EXERCISE TEXT -

Earth Ammit: GitHub Became a Launchpad for Military Drone Hacks
VENOM and TIDRONE campaigns exposed the real goal of the Earth Ammit hackers.
The Earth Ammit group, linked to Chinese-speaking APT actors, carried out two waves of targeted attacks in 2023–2024. The first, dubbed VENOM, focused on software service providers, while the second, TIDRONE, targeted defense industry enterprises. Both campaigns utilized supply chain attacks. VENOM infiltrated upper levels of the drone ecosystem, while TIDRONE compromised vendors of military and satellite solutions.VENOM and TIDRONE campaigns exposed the real goal of the Earth Ammit hackers.
In its early stages, Earth Ammit preferred freely available tools to minimize costs and complicate tracking. However, during TIDRONE, the group shifted to custom-developed backdoors — CXCLNT and CLNTEND — enabling more covert and selective espionage operations.
The targeted organizations were primarily based in Taiwan and South Korea. Victims included drone suppliers, media companies, tech and software firms, heavy industry enterprises, as well as satellite and medical companies. Earth Ammit's overall strategy involved breaching trusted supply chains to gain downstream access to more valuable targets — the end organizations.
During the TIDRONE campaign investigation in July 2024, researchers identified shared ERP software among several victims, leading them to uncover the earlier VENOM attack. These findings were presented at Black Hat Asia 2025.
VENOM followed a classic approach: attackers exploited vulnerable web servers to upload web shells, then used open-source proxies and RAT tools to establish persistence. The primary goal was to obtain the NTDS.dit (Active Directory database) and compromise systems further down the supply chain — laying the groundwork for TIDRONE.
TIDRONE unfolded in three stages:
- Initial breach via compromised vendors, spreading infected software through trusted channels.
- Deployment of backdoors, specifically CXCLNT and CLNTEND, embedding into system processes, bypassing UAC, and escalating privileges.
- Data extraction, including password dumps, screenshots, antivirus deactivation, and deployment of data collection tools.
CXCLNT operated entirely in memory, leaving no disk traces, used SSL/HTTPS, and dynamically fetched modules from a C2 server as needed. CLNTEND evolved from CXCLNT, supporting seven protocols (including WebSocket and SMB), implemented as a DLL with both client and server modes. It injected into dllhost.exe and spawned a command shell within winword.exe, helping bypass defenses and execute commands stealthily.

[Stored data]
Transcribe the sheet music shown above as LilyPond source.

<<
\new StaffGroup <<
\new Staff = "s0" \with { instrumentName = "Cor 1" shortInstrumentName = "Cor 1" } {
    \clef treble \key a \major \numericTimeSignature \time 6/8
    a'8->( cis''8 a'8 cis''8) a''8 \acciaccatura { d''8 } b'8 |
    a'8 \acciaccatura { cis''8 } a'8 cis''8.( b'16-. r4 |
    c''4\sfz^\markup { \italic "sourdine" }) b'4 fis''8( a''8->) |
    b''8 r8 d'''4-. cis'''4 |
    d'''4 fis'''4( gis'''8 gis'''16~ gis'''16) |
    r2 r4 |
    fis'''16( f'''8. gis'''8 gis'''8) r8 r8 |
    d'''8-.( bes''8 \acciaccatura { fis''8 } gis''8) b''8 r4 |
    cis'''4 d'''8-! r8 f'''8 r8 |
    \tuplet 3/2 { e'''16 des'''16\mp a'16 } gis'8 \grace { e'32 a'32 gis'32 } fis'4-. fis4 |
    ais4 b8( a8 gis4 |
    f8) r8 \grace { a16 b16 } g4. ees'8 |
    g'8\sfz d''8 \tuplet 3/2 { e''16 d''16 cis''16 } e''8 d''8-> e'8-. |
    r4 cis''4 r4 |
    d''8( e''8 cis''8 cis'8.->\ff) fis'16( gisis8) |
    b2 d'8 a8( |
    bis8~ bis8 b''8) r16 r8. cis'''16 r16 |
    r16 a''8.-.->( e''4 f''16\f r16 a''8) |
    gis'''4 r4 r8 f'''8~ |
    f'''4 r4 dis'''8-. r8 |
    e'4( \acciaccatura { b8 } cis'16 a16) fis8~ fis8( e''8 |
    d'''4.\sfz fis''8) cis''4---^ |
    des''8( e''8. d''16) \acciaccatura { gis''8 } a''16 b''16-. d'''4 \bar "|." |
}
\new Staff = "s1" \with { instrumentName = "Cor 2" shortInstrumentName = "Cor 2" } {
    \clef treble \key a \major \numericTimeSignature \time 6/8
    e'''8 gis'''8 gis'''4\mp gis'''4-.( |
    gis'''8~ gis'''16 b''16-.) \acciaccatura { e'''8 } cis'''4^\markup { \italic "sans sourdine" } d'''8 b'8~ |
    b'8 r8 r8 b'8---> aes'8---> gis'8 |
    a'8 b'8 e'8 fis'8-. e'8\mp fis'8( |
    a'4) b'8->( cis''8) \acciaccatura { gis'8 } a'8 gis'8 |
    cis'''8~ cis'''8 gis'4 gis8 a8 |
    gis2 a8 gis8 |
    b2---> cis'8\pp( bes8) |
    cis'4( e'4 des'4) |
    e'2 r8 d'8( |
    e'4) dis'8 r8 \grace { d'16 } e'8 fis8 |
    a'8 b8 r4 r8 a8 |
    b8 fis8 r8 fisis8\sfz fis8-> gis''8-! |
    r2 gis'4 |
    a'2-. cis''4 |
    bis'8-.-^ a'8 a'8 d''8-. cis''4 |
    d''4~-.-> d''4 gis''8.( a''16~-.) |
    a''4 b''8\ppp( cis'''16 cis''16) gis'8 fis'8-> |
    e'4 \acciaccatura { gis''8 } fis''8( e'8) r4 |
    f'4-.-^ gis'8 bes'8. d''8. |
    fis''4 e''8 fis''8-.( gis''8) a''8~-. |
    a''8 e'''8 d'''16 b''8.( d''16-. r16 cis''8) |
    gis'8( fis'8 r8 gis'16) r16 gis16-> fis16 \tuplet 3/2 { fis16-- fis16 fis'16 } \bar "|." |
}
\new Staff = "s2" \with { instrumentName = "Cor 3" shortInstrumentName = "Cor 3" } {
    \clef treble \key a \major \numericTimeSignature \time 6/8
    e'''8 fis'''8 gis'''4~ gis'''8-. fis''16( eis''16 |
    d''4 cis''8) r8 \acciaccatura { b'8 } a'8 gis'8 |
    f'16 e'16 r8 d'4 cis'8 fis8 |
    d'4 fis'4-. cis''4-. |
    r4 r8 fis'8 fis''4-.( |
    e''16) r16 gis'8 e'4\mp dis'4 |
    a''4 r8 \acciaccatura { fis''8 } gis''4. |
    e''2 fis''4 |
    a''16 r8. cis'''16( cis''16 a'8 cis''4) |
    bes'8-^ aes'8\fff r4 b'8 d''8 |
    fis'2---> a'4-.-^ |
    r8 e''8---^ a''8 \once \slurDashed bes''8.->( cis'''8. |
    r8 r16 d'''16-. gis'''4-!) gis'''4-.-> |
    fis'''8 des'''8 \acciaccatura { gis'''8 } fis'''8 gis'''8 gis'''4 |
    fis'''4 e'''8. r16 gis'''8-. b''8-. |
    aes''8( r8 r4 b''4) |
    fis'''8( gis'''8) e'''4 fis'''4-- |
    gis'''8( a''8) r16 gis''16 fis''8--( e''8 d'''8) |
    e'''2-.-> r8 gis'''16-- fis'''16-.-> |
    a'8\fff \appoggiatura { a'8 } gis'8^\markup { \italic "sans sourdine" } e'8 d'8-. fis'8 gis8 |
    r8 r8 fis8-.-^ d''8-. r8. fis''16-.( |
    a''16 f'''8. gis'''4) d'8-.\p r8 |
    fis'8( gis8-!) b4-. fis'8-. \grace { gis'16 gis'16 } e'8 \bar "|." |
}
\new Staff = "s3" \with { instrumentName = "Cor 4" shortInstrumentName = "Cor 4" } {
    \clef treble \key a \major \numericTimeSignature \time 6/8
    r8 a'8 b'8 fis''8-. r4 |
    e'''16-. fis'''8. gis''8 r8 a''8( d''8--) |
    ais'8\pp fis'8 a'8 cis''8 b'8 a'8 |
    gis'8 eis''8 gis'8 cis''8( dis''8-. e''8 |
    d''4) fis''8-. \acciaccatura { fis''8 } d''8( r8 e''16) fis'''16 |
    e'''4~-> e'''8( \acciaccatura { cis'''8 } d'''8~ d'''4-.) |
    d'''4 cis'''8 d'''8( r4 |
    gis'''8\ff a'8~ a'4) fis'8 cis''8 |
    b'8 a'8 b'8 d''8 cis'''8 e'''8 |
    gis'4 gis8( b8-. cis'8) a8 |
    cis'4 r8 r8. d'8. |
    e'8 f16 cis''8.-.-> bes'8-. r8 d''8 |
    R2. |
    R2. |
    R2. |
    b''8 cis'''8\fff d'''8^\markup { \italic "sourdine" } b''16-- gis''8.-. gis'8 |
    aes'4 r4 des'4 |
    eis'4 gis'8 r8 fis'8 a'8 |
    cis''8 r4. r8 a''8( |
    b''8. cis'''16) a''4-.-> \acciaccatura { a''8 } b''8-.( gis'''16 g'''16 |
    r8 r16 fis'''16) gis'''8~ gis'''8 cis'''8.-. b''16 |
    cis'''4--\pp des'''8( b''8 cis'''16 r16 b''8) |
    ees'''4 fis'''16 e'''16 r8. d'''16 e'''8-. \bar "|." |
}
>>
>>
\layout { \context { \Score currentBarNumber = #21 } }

WORK TO COMPLETE -
a - Please repeat the Earth Ammit article word for word from "In its early" to "selective espionage operations.".
b - Which activities does the Earth Ammit article list under the data extraction stage of TIDRONE?
The records have no connection to the Earth Ammit article.

SOLUTIONS IN ORDER -
a -
In its early stages, Earth Ammit preferred freely available tools to minimize costs and complicate tracking. However, during TIDRONE, the group shifted to custom-developed backdoors — CXCLNT and CLNTEND — enabling more covert and selective espionage operations.

b -
- password dumps
- screenshots
- antivirus deactivation
- deployment of data collection tools